- **Task prompt**: Going down the listing below, print exactly each line from the one with "bundle being accessed." up to and including the one with "hsc_dev_t *dev = hsc_bundle_dev_get(bundle);", and skip the rest.

+ + + + + + +

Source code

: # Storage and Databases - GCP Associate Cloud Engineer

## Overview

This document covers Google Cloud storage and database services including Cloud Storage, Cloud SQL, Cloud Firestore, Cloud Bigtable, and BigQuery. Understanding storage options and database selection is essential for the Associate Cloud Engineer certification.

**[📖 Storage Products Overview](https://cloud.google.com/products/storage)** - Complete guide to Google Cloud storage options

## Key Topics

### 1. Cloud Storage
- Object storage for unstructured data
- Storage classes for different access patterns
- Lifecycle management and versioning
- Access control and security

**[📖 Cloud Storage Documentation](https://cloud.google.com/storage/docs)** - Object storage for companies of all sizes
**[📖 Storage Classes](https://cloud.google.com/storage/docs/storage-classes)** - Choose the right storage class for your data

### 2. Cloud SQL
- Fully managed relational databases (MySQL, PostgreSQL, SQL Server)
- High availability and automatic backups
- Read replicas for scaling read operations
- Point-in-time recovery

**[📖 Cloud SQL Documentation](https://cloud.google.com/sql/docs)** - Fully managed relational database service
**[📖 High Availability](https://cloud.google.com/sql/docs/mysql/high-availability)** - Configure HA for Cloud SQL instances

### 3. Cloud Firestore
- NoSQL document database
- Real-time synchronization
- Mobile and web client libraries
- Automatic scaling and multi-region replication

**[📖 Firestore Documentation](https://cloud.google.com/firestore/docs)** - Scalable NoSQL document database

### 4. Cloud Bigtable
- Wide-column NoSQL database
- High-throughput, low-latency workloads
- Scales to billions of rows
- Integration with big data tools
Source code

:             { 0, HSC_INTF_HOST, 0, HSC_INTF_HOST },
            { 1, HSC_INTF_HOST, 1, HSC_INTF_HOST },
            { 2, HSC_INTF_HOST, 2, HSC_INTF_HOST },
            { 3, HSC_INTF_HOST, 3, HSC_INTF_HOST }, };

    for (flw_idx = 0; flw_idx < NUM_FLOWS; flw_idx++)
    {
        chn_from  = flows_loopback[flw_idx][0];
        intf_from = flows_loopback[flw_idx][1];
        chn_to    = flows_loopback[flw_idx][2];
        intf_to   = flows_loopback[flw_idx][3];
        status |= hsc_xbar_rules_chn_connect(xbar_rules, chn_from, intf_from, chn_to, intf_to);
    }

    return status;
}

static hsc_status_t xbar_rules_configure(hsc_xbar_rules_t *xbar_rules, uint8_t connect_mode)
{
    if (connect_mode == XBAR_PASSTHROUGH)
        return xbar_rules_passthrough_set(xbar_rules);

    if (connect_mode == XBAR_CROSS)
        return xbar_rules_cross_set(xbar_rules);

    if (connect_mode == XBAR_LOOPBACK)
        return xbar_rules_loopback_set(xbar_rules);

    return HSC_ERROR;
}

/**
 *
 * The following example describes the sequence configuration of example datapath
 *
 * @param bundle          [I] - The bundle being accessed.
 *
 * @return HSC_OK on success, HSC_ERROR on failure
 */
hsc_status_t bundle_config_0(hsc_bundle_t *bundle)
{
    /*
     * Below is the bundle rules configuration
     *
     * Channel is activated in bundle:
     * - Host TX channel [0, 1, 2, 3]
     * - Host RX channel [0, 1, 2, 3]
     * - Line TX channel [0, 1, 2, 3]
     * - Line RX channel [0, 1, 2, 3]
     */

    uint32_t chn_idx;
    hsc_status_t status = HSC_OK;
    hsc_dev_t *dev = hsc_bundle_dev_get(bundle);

+ + + + + + +

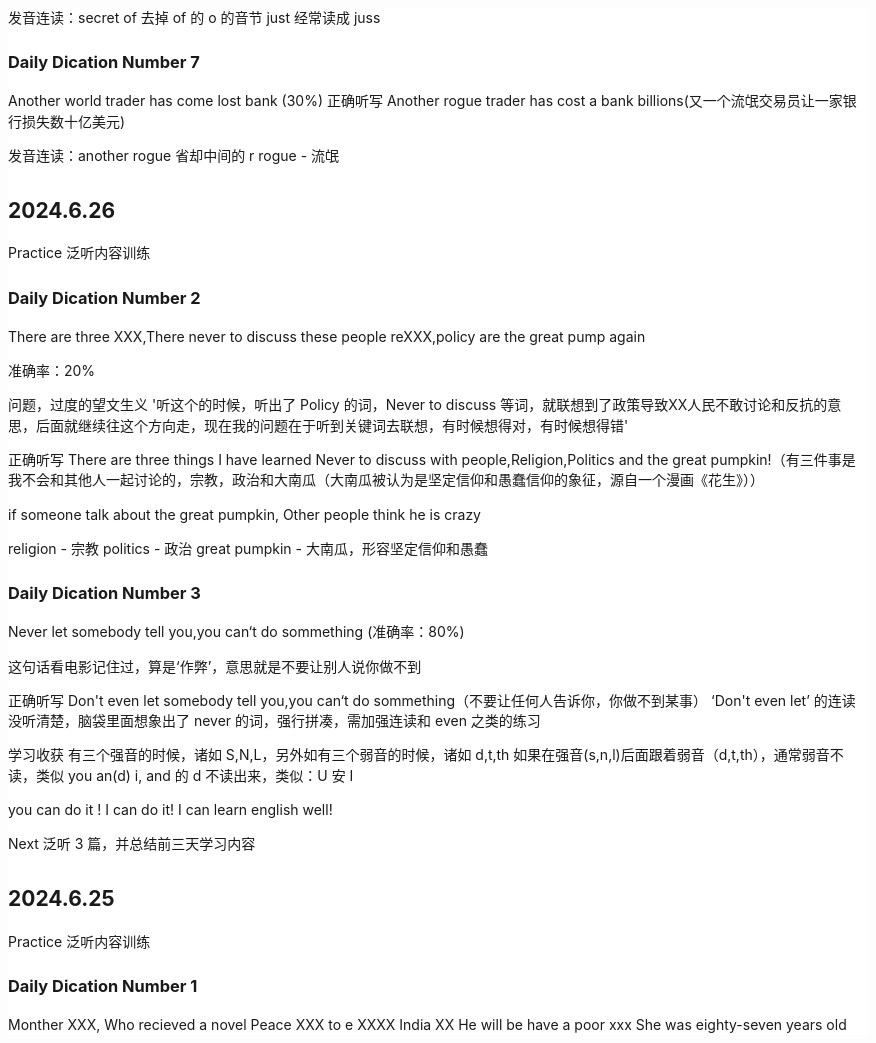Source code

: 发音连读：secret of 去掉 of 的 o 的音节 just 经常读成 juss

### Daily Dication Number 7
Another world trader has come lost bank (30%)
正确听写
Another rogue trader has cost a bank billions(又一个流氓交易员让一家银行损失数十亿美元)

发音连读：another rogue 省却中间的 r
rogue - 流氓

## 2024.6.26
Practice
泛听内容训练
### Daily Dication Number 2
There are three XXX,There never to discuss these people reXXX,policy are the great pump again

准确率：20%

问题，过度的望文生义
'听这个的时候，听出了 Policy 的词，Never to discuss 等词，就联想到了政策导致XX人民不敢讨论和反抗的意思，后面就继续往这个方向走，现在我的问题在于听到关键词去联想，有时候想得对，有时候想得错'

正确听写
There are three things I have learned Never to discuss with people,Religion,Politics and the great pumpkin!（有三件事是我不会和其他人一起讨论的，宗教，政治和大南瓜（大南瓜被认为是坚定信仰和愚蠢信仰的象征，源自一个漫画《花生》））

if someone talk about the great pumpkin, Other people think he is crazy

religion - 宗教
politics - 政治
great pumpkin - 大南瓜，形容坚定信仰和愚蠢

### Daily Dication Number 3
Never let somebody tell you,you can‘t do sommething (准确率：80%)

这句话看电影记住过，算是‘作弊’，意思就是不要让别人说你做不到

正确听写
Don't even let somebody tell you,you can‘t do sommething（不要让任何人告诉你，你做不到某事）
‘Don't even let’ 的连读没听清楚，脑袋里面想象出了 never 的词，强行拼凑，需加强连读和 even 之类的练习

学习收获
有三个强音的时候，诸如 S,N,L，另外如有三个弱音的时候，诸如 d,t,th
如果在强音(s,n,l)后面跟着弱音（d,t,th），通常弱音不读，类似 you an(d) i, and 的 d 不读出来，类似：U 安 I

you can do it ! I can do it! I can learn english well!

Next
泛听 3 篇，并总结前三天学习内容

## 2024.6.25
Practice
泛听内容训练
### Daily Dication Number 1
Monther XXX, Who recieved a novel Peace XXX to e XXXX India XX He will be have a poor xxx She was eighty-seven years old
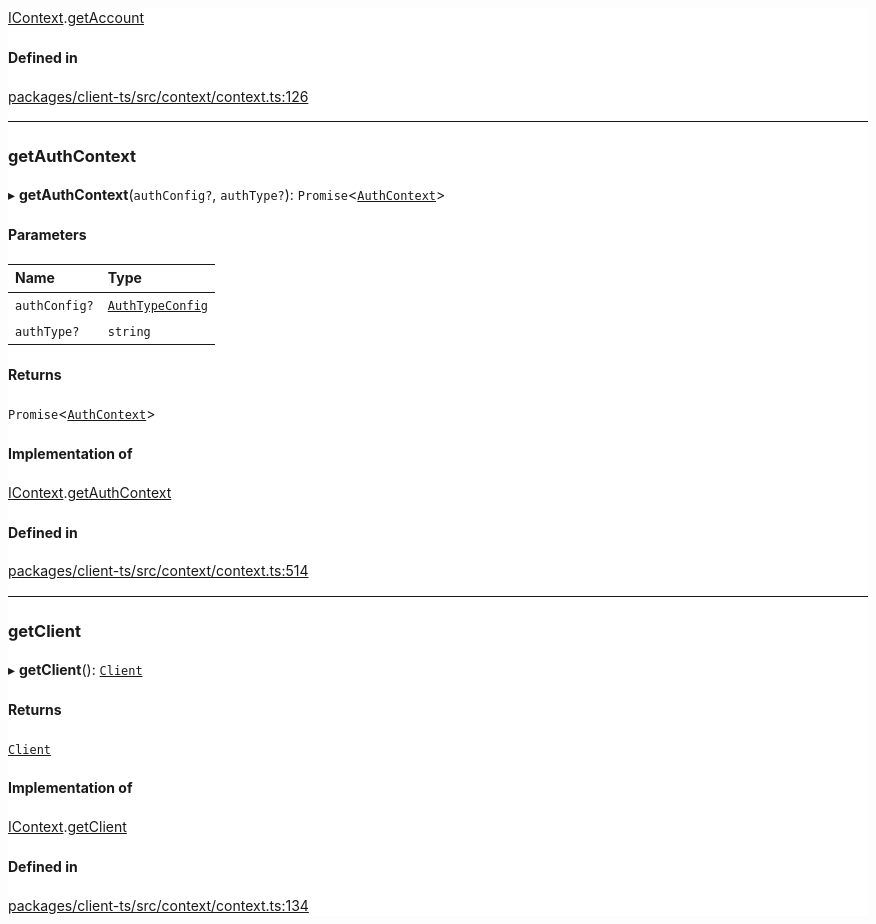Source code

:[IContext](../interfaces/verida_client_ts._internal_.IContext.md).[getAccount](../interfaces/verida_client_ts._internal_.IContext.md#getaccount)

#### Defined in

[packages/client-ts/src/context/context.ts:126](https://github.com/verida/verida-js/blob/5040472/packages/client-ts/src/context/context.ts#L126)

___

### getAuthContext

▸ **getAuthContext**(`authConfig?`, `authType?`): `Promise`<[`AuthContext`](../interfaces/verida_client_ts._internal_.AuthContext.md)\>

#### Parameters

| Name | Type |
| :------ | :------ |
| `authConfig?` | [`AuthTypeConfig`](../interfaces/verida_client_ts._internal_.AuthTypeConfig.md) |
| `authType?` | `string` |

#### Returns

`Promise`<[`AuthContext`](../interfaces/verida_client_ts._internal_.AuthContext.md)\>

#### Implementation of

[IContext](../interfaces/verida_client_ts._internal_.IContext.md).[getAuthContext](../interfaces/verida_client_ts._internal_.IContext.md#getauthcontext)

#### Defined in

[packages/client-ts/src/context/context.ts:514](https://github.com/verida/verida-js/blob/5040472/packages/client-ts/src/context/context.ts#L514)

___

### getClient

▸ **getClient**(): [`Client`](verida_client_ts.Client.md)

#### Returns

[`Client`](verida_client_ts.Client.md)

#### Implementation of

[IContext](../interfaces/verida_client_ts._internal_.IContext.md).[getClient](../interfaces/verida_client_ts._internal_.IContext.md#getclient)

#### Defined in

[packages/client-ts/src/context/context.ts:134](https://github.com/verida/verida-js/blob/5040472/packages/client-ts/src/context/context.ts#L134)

+ + + + + + +

- **Answer area**:
 * @param bundle          [I] - The bundle being accessed.
 *
 * @return HSC_OK on success, HSC_ERROR on failure
 */
hsc_status_t bundle_config_0(hsc_bundle_t *bundle)
{
    /*
     * Below is the bundle rules configuration
     *
     * Channel is activated in bundle:
     * - Host TX channel [0, 1, 2, 3]
     * - Host RX channel [0, 1, 2, 3]
     * - Line TX channel [0, 1, 2, 3]
     * - Line RX channel [0, 1, 2, 3]
     */

    uint32_t chn_idx;
    hsc_status_t status = HSC_OK;
    hsc_dev_t *dev = hsc_bundle_dev_get(bundle);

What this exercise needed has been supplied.